A nebular nursery. Image via ESO/S. Guisard.
When siblings are parted at birth, it can take a lot of detective work and creative thinking to track them down in later life. As it turns out, the same is true for the Sun's crib mates. It has been 4.5 billion years since our star was born alongside its many thousands of siblings, and since then, they have been flung across the galaxy to very different fates. Searching for them is like rooting out a needle in a galactic haystack.
Now, for the first time ever, scientists, based out of the University of Texas at Austin, have managed to find one such needle. HD 162826 is 15 percent more massive than our Sun, and is about 110 light years away in the constellation Hercules. It's not visible to the naked eye, but it is bright enough to be seen through binoculars.
Astronomers had been observing the star for almost two decades without realizing it's the long-lost sister of the Sun. No doubt we have catalogued other solar siblings whose common heritage has yet to be discovered. Indeed, the UT team, lead by astronomer Ivan Ramirez, is confident that the identification of HD 162826 is just the beginning.
“We want to know where we were born,” Ramirez said in a statement. “If we can figure out in what part of the galaxy the Sun formed, we can constrain conditions on the early solar system. That could help us understand why we are here.”

= = =

PARTS OF THE EXERCISE:
(1) Echo the article on the Sun's sibling star between "Now, for the" and "just the beginning.", inclusive.
(2) In one to three sentences, explain why Ramirez wants to learn where in the galaxy the Sun formed, according to the article on the Sun's sibling star.

[Items listed in a dataset]
= = =

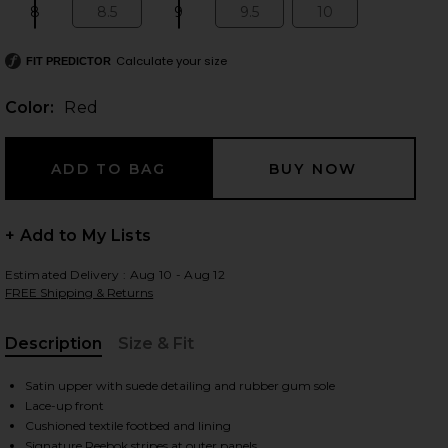
8
8.5
9
9.5
10
Size:
Size:
Size:
Size:
Size:
Calculate your size
FIT PREDICTOR
 slides
Color:
Red
+ Add to My Lists
Estimated Delivery : Aug 10 - Aug 12
FREE Shipping & Returns
Description
Size & Fit
, Cu
Satin upper with suede detailing and rubber gum sole
Lace-up front
iew 2 of 7 Ultra Lo in Red
view
Cushioned textile footbed and lining
Signature Reebok stripes at outer panels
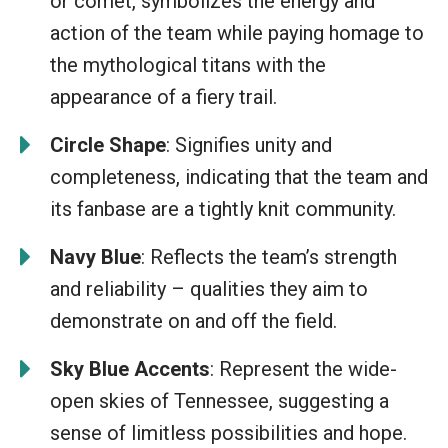
or comet, symbolizes the energy and
action of the team while paying homage to
the mythological titans with the
appearance of a fiery trail.
Circle Shape
: Signifies unity and
completeness, indicating that the team and
its fanbase are a tightly knit community.
Navy Blue
: Reflects the team’s strength
and reliability – qualities they aim to
demonstrate on and off the field.
Sky Blue Accents
: Represent the wide-
open skies of Tennessee, suggesting a
sense of limitless possibilities and hope.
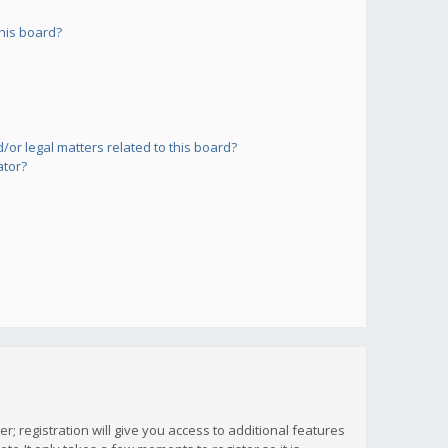
his board?
or legal matters related to this board?
ator?
; registration will give you access to additional features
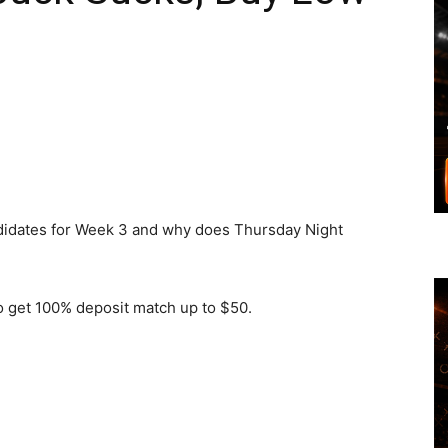
andidates for Week 3 and why does Thursday Night
get 100% deposit match up to $50.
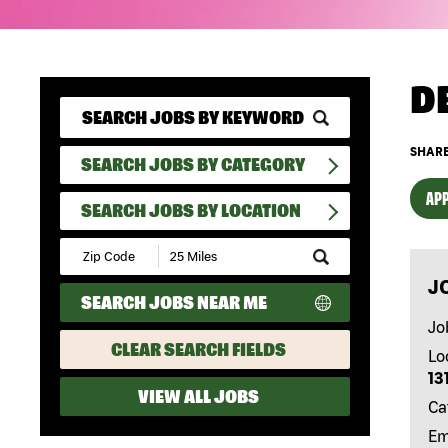
D
SHARE
SEARCH JOBS BY CATEGORY
APP
SEARCH JOBS BY LOCATION
Submit
Zip
J
Code
SEARCH JOBS NEAR ME
and
Radius
Jo
Search
CLEAR SEARCH FIELDS
Lo
13
VIEW ALL JOBS
Ca
Em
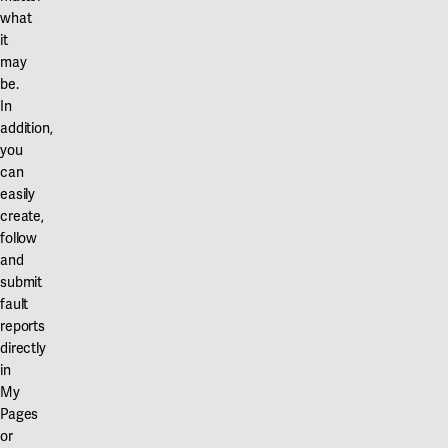
what
it
may
be.
In
addition,
you
can
easily
create,
follow
and
submit
fault
reports
directly
in
My
Pages
or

= = =

ANSWERS:
(1)
Now, for the first time ever, scientists, based out of the University of Texas at Austin, have managed to find one such needle. HD 162826 is 15 percent more massive than our Sun, and is about 110 light years away in the constellation Hercules. It's not visible to the naked eye, but it is bright enough to be seen through binoculars.
Astronomers had been observing the star for almost two decades without realizing it's the long-lost sister of the Sun. No doubt we have catalogued other solar siblings whose common heritage has yet to be discovered. Indeed, the UT team, lead by astronomer Ivan Ramirez, is confident that the identification of HD 162826 is just the beginning.

(2) Knowing where the Sun formed would let scientists constrain the conditions of the early solar system. Ramirez says this could help us understand why we are here.